Wednesday, October 01, 2003

Job Creation Worst Since WW2


Economy races ahead, leaving jobs in the dust

The Congressional Budget Office projects the unemployment rate, which was 6.1% in August, will average 6.2% in 2004.

There is also a growing debate about whether the government's employment numbers fully capture what's happening. That's partly due to a widening gap between the Labor Department's monthly survey of about 60,000 households, which shows 1.4 million jobs have been created since November 2001, and its survey of 400,000 businesses, which indicates 1.1 million have been lost.

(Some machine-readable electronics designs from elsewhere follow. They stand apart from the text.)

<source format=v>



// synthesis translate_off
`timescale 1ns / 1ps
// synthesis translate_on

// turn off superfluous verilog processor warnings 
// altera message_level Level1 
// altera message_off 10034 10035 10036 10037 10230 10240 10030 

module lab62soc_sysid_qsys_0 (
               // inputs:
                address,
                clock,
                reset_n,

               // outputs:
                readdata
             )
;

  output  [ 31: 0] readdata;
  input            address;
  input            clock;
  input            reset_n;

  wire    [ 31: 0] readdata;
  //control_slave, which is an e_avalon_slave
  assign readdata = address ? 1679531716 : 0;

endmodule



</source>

Labor Department officials Tuesday unveiled a report, based on data covering millions of private firms, that showed continued job loss through December 2002.

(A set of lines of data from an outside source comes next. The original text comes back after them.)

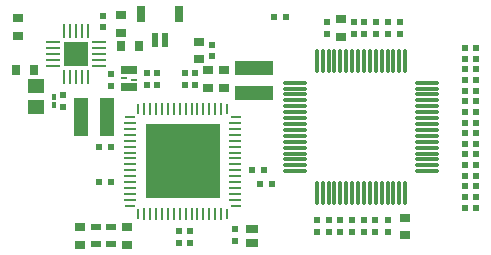
<source format=gtp>
G04 Layer_Color=8421504*
%FSLAX43Y43*%
%MOMM*%
G71*
G01*
G75*
%ADD10R,1.000X0.800*%
%ADD11R,0.500X1.300*%
%ADD12R,0.800X1.400*%
%ADD13R,0.600X0.500*%
%ADD14R,0.900X0.700*%
%ADD15R,0.850X0.600*%
%ADD16R,1.150X3.300*%
%ADD17R,1.400X1.200*%
%ADD18R,0.700X0.900*%
%ADD19R,0.500X0.600*%
%ADD20R,0.500X0.200*%
%ADD21R,1.400X0.750*%
%ADD22R,3.300X1.150*%
%ADD23R,0.900X0.800*%
%ADD24R,0.300X0.500*%
%ADD25R,0.280X1.300*%
%ADD26R,1.300X0.280*%
%ADD27R,2.050X2.050*%
%ADD28R,6.300X6.300*%
%ADD29O,0.200X0.950*%
%ADD30O,0.200X1.050*%
%ADD31O,0.950X0.200*%
%ADD32O,1.050X0.200*%
%ADD33O,0.300X2.100*%
%ADD34O,2.100X0.300*%
D10*
X21400Y1380D02*
D03*
Y2589D02*
D03*
D11*
X13200Y18550D02*
D03*
X14000D02*
D03*
D12*
X15200Y20800D02*
D03*
X12000D02*
D03*
D13*
X23300Y20500D02*
D03*
X24300D02*
D03*
X23061Y6379D02*
D03*
X22061D02*
D03*
X22400Y7557D02*
D03*
X21400D02*
D03*
X8432Y6557D02*
D03*
X9432D02*
D03*
X8432Y9557D02*
D03*
X9432D02*
D03*
X39400Y17900D02*
D03*
X40400D02*
D03*
X39400Y17000D02*
D03*
X40400D02*
D03*
X39400Y16100D02*
D03*
X40400D02*
D03*
X39400Y15187D02*
D03*
X40400D02*
D03*
X39400Y14304D02*
D03*
X40400D02*
D03*
X39400Y13400D02*
D03*
X40400D02*
D03*
X39400Y12512D02*
D03*
X40400D02*
D03*
X39400Y11600D02*
D03*
X40400D02*
D03*
X39400Y10700D02*
D03*
X40400D02*
D03*
X39400Y9800D02*
D03*
X40400D02*
D03*
X39400Y8897D02*
D03*
X40400D02*
D03*
X39400Y8000D02*
D03*
X40400D02*
D03*
X39400Y7100D02*
D03*
X40400D02*
D03*
X39400Y6200D02*
D03*
X40400D02*
D03*
X39400Y5300D02*
D03*
X40400D02*
D03*
X39400Y4400D02*
D03*
X40400D02*
D03*
D14*
X16900Y16950D02*
D03*
Y18450D02*
D03*
X19000Y14507D02*
D03*
Y16007D02*
D03*
X10800Y2750D02*
D03*
Y1250D02*
D03*
X6850Y2768D02*
D03*
Y1268D02*
D03*
X17700Y16007D02*
D03*
Y14507D02*
D03*
X1612Y20450D02*
D03*
Y18950D02*
D03*
X10353Y19200D02*
D03*
Y20700D02*
D03*
X28900Y18850D02*
D03*
Y20350D02*
D03*
D15*
X9446Y1275D02*
D03*
Y2725D02*
D03*
X8200Y1275D02*
D03*
Y2725D02*
D03*
D16*
X9110Y12057D02*
D03*
X6960D02*
D03*
D17*
X3100Y12900D02*
D03*
Y14700D02*
D03*
D18*
X10350Y18100D02*
D03*
X11850D02*
D03*
X1410Y16060D02*
D03*
X2910D02*
D03*
D19*
X9500Y14700D02*
D03*
Y15700D02*
D03*
X5400Y12900D02*
D03*
Y13900D02*
D03*
X31800Y2326D02*
D03*
Y3326D02*
D03*
X16167Y1383D02*
D03*
Y2383D02*
D03*
X19945Y1590D02*
D03*
Y2590D02*
D03*
X13381Y15800D02*
D03*
Y14800D02*
D03*
X15250Y1383D02*
D03*
Y2383D02*
D03*
X17976Y18200D02*
D03*
Y17200D02*
D03*
X12500Y15800D02*
D03*
Y14800D02*
D03*
X15700Y15800D02*
D03*
Y14800D02*
D03*
X16600Y15800D02*
D03*
Y14800D02*
D03*
X32884Y2326D02*
D03*
Y3326D02*
D03*
X28884Y2326D02*
D03*
Y3326D02*
D03*
X30884Y2326D02*
D03*
Y3326D02*
D03*
X29884Y2326D02*
D03*
Y3326D02*
D03*
X30884Y20100D02*
D03*
Y19100D02*
D03*
X31884Y20100D02*
D03*
Y19100D02*
D03*
X30000Y20100D02*
D03*
Y19100D02*
D03*
X33900Y20100D02*
D03*
Y19100D02*
D03*
X32900Y20100D02*
D03*
Y19100D02*
D03*
X26884Y2326D02*
D03*
Y3326D02*
D03*
X27884Y2326D02*
D03*
Y3326D02*
D03*
X27790Y20100D02*
D03*
Y19100D02*
D03*
X8800Y20660D02*
D03*
Y19660D02*
D03*
D20*
X11450Y15200D02*
D03*
X10550Y15400D02*
D03*
D21*
X11000Y14575D02*
D03*
Y16025D02*
D03*
D22*
X21600Y16237D02*
D03*
Y14087D02*
D03*
D23*
X34384Y3500D02*
D03*
Y2100D02*
D03*
D24*
X4620Y13750D02*
D03*
Y13050D02*
D03*
D25*
X5500Y15450D02*
D03*
X6500D02*
D03*
X6000D02*
D03*
X7000D02*
D03*
X7500D02*
D03*
Y19350D02*
D03*
X6500D02*
D03*
X7000D02*
D03*
X6000D02*
D03*
X5500D02*
D03*
D26*
X4550Y18400D02*
D03*
Y17400D02*
D03*
Y17900D02*
D03*
Y16900D02*
D03*
Y16400D02*
D03*
X8450Y18400D02*
D03*
Y17900D02*
D03*
Y16900D02*
D03*
Y17400D02*
D03*
Y16400D02*
D03*
D27*
X6500Y17400D02*
D03*
D28*
X15533Y8307D02*
D03*
D29*
X11783Y12782D02*
D03*
X19283D02*
D03*
Y3832D02*
D03*
X11783D02*
D03*
D30*
X12283Y12732D02*
D03*
X12783D02*
D03*
X13283D02*
D03*
X13783D02*
D03*
X14283D02*
D03*
X14783D02*
D03*
X15283D02*
D03*
X15783D02*
D03*
X16283D02*
D03*
X16783D02*
D03*
X17283D02*
D03*
X17783D02*
D03*
X18283D02*
D03*
X18783D02*
D03*
Y3882D02*
D03*
X18283D02*
D03*
X17783D02*
D03*
X17283D02*
D03*
X16783D02*
D03*
X16283D02*
D03*
X15783D02*
D03*
X15283D02*
D03*
X14783D02*
D03*
X14283D02*
D03*
X13783D02*
D03*
X13283D02*
D03*
X12783D02*
D03*
X12283D02*
D03*
D31*
X20008Y12057D02*
D03*
Y4557D02*
D03*
X11058D02*
D03*
Y12057D02*
D03*
D32*
X19958Y11557D02*
D03*
Y11057D02*
D03*
Y10557D02*
D03*
Y10057D02*
D03*
Y9557D02*
D03*
Y9057D02*
D03*
Y8557D02*
D03*
Y8057D02*
D03*
Y7557D02*
D03*
Y7057D02*
D03*
Y6557D02*
D03*
Y6057D02*
D03*
Y5557D02*
D03*
Y5057D02*
D03*
X11108D02*
D03*
Y5557D02*
D03*
Y6057D02*
D03*
Y6557D02*
D03*
Y7057D02*
D03*
Y7557D02*
D03*
Y8057D02*
D03*
Y8557D02*
D03*
Y9057D02*
D03*
Y9557D02*
D03*
Y10057D02*
D03*
Y10557D02*
D03*
Y11057D02*
D03*
Y11557D02*
D03*
D33*
X34384Y5624D02*
D03*
X33884D02*
D03*
X33384D02*
D03*
X32884D02*
D03*
X32384D02*
D03*
X31884D02*
D03*
X31384D02*
D03*
X30884D02*
D03*
X30384D02*
D03*
X29884D02*
D03*
X29384D02*
D03*
X28884D02*
D03*
X28384D02*
D03*
X27884D02*
D03*
X27384D02*
D03*
X26884D02*
D03*
Y16824D02*
D03*
X27384D02*
D03*
X27884D02*
D03*
X28384D02*
D03*
X28884D02*
D03*
X29384D02*
D03*
X29884D02*
D03*
X30384D02*
D03*
X30884D02*
D03*
X31384D02*
D03*
X31884D02*
D03*
X32384D02*
D03*
X32884D02*
D03*
X33384D02*
D03*
X33884D02*
D03*
X34384D02*
D03*
D34*
X25034Y7474D02*
D03*
Y7974D02*
D03*
Y8474D02*
D03*
Y8974D02*
D03*
Y9474D02*
D03*
Y9974D02*
D03*
Y10474D02*
D03*
Y10974D02*
D03*
Y11474D02*
D03*
Y11974D02*
D03*
Y12474D02*
D03*
Y12974D02*
D03*
Y13474D02*
D03*
Y13974D02*
D03*
Y14474D02*
D03*
Y14974D02*
D03*
X36234D02*
D03*
Y14474D02*
D03*
Y13974D02*
D03*
Y13474D02*
D03*
Y12974D02*
D03*
Y12474D02*
D03*
Y11974D02*
D03*
Y11474D02*
D03*
Y10974D02*
D03*
Y10474D02*
D03*
Y9974D02*
D03*
Y9474D02*
D03*
Y8974D02*
D03*
Y8474D02*
D03*
Y7974D02*
D03*
Y7474D02*
D03*
M02*

</source>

Mark Zandi, chief economist at Economy.com, says the situation might be as bad as the early 1990s, though the jobless rate is lower. Unemployment peaked at 7.8% in June 1992, compared with the current high of 6.4% in June 2003.

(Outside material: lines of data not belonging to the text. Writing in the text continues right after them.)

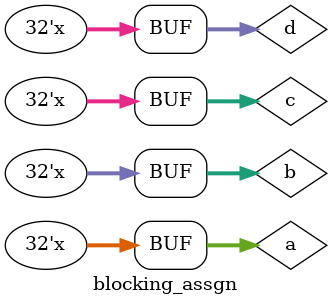
<source format=v>
module blocking_assgn;
    integer a, b, c, d;
    always @ (*) 
        repeat (4)
        begin
            #5 a = b + c;
            #5 d = a - 3;
            #5 b = d + 10;
            #5 c = c + 1;
        end
endmodule
</source>
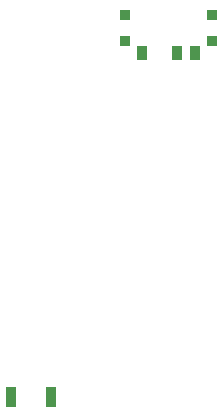
<source format=gbr>
%TF.GenerationSoftware,KiCad,Pcbnew,(6.0.2-0)*%
%TF.CreationDate,2022-03-04T17:43:14-06:00*%
%TF.ProjectId,Exkeylibur,45786b65-796c-4696-9275-722e6b696361,rev?*%
%TF.SameCoordinates,Original*%
%TF.FileFunction,Paste,Bot*%
%TF.FilePolarity,Positive*%
%FSLAX46Y46*%
G04 Gerber Fmt 4.6, Leading zero omitted, Abs format (unit mm)*
G04 Created by KiCad (PCBNEW (6.0.2-0)) date 2022-03-04 17:43:14*
%MOMM*%
%LPD*%
G01*
G04 APERTURE LIST*
%ADD10R,0.900000X0.900000*%
%ADD11R,0.900000X1.250000*%
%ADD12R,0.900000X1.700000*%
G04 APERTURE END LIST*
D10*
%TO.C,PWR_SW1*%
X141763535Y-52551212D03*
X134363535Y-50351212D03*
X141763535Y-50351212D03*
X134363535Y-52551212D03*
D11*
X135813535Y-53526212D03*
X138813535Y-53526212D03*
X140313535Y-53526212D03*
%TD*%
D12*
%TO.C,RSW1*%
X124686802Y-82691637D03*
X128086802Y-82691637D03*
%TD*%
M02*

</source>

Zandi says the share of the working-age population that has a job or is looking for one has fallen by a percentage point in the past three years, the largest decline in labor force participation on record. Frustrated job seekers have given up, and foreign workers who came to the USA during the 1990s tech expansion have left. If participation had remained flat, the unemployment rate would be 7.8%.

Firms are expected to keep moving white-collar and factory jobs overseas. A Goldman Sachs study estimates 300,000 to 500,000 jobs were lost in the past three years to foreign relocations. As many as 6 million jobs could move overseas in the next decade.